Dans l'arrêt Robinson, le Juge en chef a approuvé cette méthode de l'«enchaînement naturel» et, en analysant l'importance que le juge du procès établisse ce lien, il fait la mise en garde suivante, au par. 65:

Cette directive est cruciale étant donné que, dans la plupart des cas, il est probable que les jurés s'appuieront sur la déduction pour conclure à l'intention. De plus, si cette directive n'est pas donnée, la confusion engendrée dans l'esprit du jury pourra l'amener à percevoir un conflit entre la déduction et le moyen de défense et à résoudre ce conflit en fonction de sa propre évaluation du bon sens (voir l'arrêt Korzepa, à la p. 505). Par conséquent, une directive qui ne rattache pas la déduction conforme au bon sens à la preuve d'intoxication constitue une erreur justifiant annulation. [Je souligne.]

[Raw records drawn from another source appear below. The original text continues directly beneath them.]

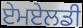
ਏਮਏਲਡੀ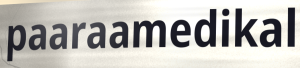
paaraamedikal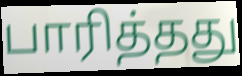
பாரித்தது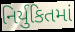
નિર્યુકિતમાં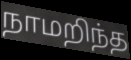
நாமறிந்த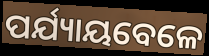
ପର୍ଯ୍ୟାୟବେଳେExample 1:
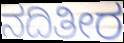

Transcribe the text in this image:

ನದಿತೀರ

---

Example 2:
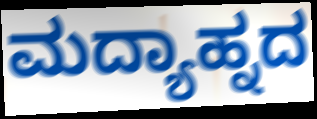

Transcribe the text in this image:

ಮದ್ಯಾಹ್ನದ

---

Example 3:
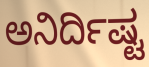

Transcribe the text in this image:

ಅನಿರ್ದಿಷ್ಟ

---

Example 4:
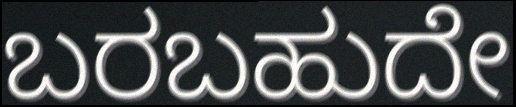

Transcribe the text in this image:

ಬರಬಹುದೇ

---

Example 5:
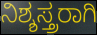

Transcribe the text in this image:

ನಿಶ್ಶಸ್ತ್ರರಾಗಿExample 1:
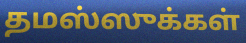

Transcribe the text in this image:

தமஸ்ஸுக்கள்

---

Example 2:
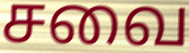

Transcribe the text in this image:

சவை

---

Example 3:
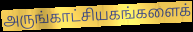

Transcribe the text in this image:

அருங்காட்சியகங்களைக்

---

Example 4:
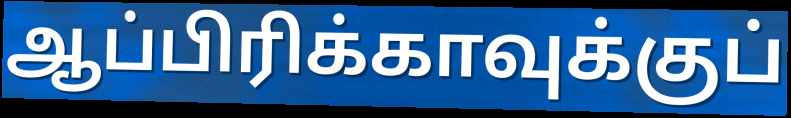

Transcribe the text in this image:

ஆப்பிரிக்காவுக்குப்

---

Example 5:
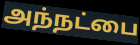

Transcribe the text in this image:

அந்நட்பைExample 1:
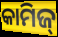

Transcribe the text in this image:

କାମିଜ୍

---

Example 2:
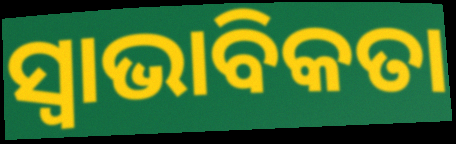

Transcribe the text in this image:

ସ୍ବାଭାବିକତା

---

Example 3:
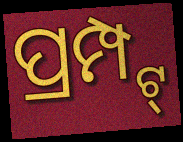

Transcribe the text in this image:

ପ୍ରମ୍ପ୍ଟ୍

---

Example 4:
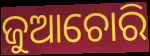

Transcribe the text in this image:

ଜୁଆଚୋରି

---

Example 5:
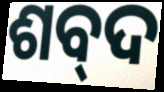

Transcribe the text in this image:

ଶବ୍‍ଦ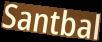
SantbalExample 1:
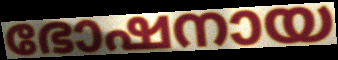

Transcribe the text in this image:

ഭോഷനായ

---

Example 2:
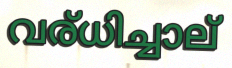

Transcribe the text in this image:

വര്ധിച്ചാല്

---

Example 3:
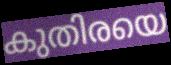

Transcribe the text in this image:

കുതിരയെ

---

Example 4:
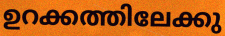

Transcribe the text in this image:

ഉറക്കത്തിലേക്കു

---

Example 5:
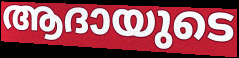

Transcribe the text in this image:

ആദായുടെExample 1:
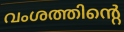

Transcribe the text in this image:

വംശത്തിന്റെ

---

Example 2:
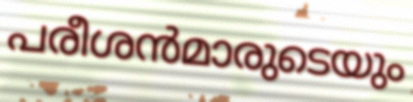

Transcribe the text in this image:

പരീശൻമാരുടെയും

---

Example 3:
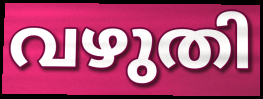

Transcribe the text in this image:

വഴുതി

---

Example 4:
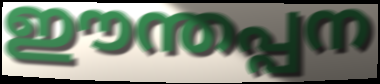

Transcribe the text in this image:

ഈന്തപ്പന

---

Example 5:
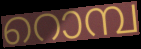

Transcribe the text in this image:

റൊമ്പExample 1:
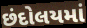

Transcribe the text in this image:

છંદોલયમાં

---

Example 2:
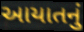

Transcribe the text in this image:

આયાતનું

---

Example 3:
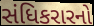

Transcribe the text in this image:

સંધિકરારનો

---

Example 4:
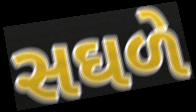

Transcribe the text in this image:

સઘળે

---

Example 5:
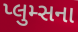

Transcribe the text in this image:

પ્લુમ્સના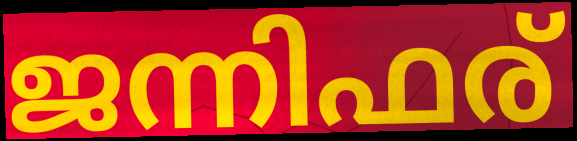
ജന്നിഫര്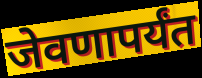
जेवणापर्यंत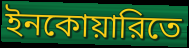
ইনকোয়ারিতে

Application à la présente affaire des principes énoncés dans l'arrêt Robinson

Directives sur l'utilisation à faire de la preuve d'intoxication

25 L'avocat de l'appelant a fait valoir que le juge du procès aurait dû recourir au processus en deux étapes approuvé dans l'arrêt MacKinlay, précité, qui aurait permis au jury de se demander si le degré d'ivresse était élevé au point d'annihiler la capacité de l'appelant de former l'intention. Il a en outre prétendu que le juge du procès n'avait pas donné au jury des directives suffisantes quant à l'effet de l'ivresse sur la capacité de l'appelant de prévoir les conséquences de ses actes, en particulier pour ce qui était de déterminer s'il savait que ses actes étaient de nature à causer la mort. Pourtant, dans le nouvel exposé qu'il a fait en réponse aux questions du jury, le juge du procès ne lui a donné des directives que sur la capacité de l'appelant de savoir que ses actes étaient de nature à causer la mort, et il ne lui a pas rappelé qu'il était nécessaire de déterminer si l'appelant savait réellement que ses actes étaient de nature à causer la mort.

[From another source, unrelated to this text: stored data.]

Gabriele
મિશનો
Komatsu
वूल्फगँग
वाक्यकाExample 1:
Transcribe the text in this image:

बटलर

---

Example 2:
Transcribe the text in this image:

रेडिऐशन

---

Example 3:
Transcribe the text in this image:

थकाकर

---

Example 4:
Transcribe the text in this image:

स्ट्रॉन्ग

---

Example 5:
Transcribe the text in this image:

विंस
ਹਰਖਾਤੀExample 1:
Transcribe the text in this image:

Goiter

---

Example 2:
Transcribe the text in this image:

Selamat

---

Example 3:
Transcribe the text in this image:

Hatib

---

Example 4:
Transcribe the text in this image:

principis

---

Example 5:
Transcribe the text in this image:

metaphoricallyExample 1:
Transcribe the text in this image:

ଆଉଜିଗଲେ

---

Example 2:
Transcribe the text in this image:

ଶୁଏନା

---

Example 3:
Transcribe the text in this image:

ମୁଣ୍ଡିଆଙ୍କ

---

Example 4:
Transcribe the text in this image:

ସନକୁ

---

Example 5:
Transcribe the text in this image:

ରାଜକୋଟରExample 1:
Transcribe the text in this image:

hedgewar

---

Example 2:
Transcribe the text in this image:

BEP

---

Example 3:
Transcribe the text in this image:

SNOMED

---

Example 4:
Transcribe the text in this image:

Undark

26 Compte tenu des arrêts Robinson, McMaster et Lemky, l'argument de l'appelant voulant que le juge du procès ait commis une erreur en ne mentionnant pas la capacité de l'accusé de former l'intention requise doit surmonter d'importants obstacles. Ce n'est que si le jury est bien informé qu'il doit conclure que l'accusé avait l'intention requise, qu'il ne lui sera manifestement pas possible de statuer que l'accusé qui était incapable de former l'intention spécifique nécessaire pour commettre l'infraction a formé cette intention. La première proposition est sous‑entendue dans l'autre. Dans l'arrêt Robinson comme dans l'arrêt Lemky, on a fait remarquer qu'il y a des situations où il peut être indiqué de mentionner la capacité. Toutefois, dans l'arrêt Lemky, au par. 15, le juge McLachlin affirme que «[b]ien que l'exposé en deux temps soit parfois utile, des directives distinctes sur la capacité ne sont pas une exigence légale et leur absence ne constituera pas généralement une erreur justifiant annulation».

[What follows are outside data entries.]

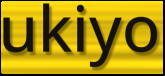
ukiyoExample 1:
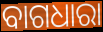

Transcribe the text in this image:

ବାଗଧାରା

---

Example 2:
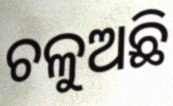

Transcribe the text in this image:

ଚଳୁଅଛି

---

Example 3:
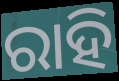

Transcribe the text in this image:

ରାହି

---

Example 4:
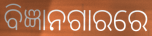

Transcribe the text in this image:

ବିଜ୍ଞାନଗାରରେ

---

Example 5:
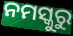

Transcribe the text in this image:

ନମସ୍କୁରୁ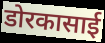
डोरकासाई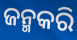
ଜନ୍ମକରିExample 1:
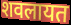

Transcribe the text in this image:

शवलायत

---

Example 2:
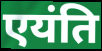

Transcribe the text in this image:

एयंति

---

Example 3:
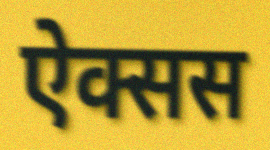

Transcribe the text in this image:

ऐक्सस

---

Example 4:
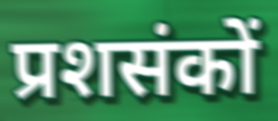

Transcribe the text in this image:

प्रशसंकों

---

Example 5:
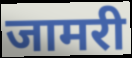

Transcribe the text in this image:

जामरी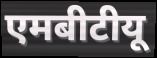
एमबीटीयू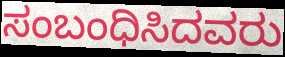
ಸಂಬಂಧಿಸಿದವರು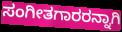
ಸಂಗೀತಗಾರರನ್ನಾಗಿ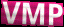
VMPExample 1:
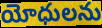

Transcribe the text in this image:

యోధులను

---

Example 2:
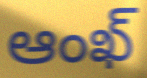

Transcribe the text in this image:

ఆంఖ్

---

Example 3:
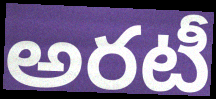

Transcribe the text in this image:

అరటీ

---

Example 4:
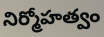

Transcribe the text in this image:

నిర్మోహత్వం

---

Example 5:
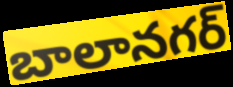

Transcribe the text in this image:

బాలానగర్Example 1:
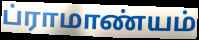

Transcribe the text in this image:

ப்ராமாண்யம்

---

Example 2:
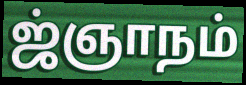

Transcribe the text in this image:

ஜ்ஞாநம்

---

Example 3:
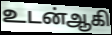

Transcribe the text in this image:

உடன்ஆகி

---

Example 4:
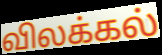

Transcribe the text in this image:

விலக்கல்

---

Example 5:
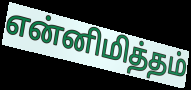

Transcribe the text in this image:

என்னிமித்தம்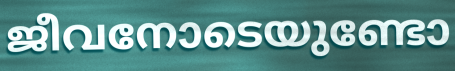
ജീവനോടെയുണ്ടോ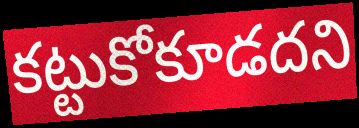
కట్టుకోకూడదని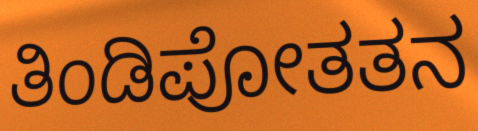
ತಿಂಡಿಪೋತತನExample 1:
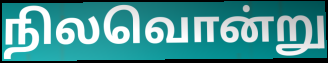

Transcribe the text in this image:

நிலவொன்று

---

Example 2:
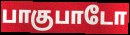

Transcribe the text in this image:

பாகுபாடோ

27 Toutefois, nonobstant la préférence générale exprimée pour l'exposé au jury de type Canute, le présent pourvoi est un bon exemple du type d'affaire où il aurait été indiqué de procéder à un exposé en deux temps où l'on aurait mentionné, notamment, la capacité de l'appelant de former l'intention. La défense a fait comparaître un spécialiste judiciaire en matière d'alcool pour éclairer le jury, à titre de témoin expert, sur la façon dont l'alcool agit sur le corps humain et sur les effets physiologiques qu'il a sur le cerveau. L'expert a témoigné que l'alcool peut perturber le traitement de l'information et la transmission des signaux dans le cerveau. Cela peut, à son tour, amener une personne à avoir une fausse perception de la situation. Le témoin a affirmé: [traduction] «À ce moment, les personnes sont incapables de prévoir et d'évaluer les conséquences de leur comportement en raison de la perturbation, provoquée par l'alcool, du traitement de l'information dans le cerveau.» (Je souligne.) L'avocat de la défense a continué dans la même veine en lui demandant si la recherche montre à quel niveau cette incapacité commence. Par conséquent, comme l'expert a témoigné en termes de «capacité», il s'agissait d'un cas où un exposé en deux temps aurait été utile au jury.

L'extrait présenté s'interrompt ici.